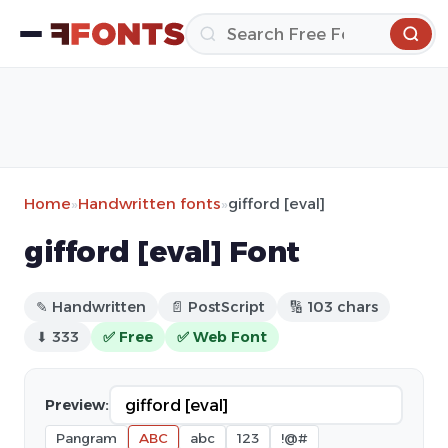
Home
»
Handwritten fonts
»
gifford [eval]
gifford [eval] Font
✎ Handwritten
📄 PostScript
🔢 103 chars
⬇ 333
✅ Free
✅ Web Font
Preview:
Pangram
ABC
abc
123
!@#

#####

## What the exercise asks
Copy the text from the records above word for word, keeping every line as it is, and leave out the pictures.

## Exercise solution
Home
»
Handwritten fonts
»
gifford [eval]
gifford [eval] Font
✎ Handwritten
📄 PostScript
🔢 103 chars
⬇ 333
✅ Free
✅ Web Font
Preview:
Pangram
ABC
abc
123
!@#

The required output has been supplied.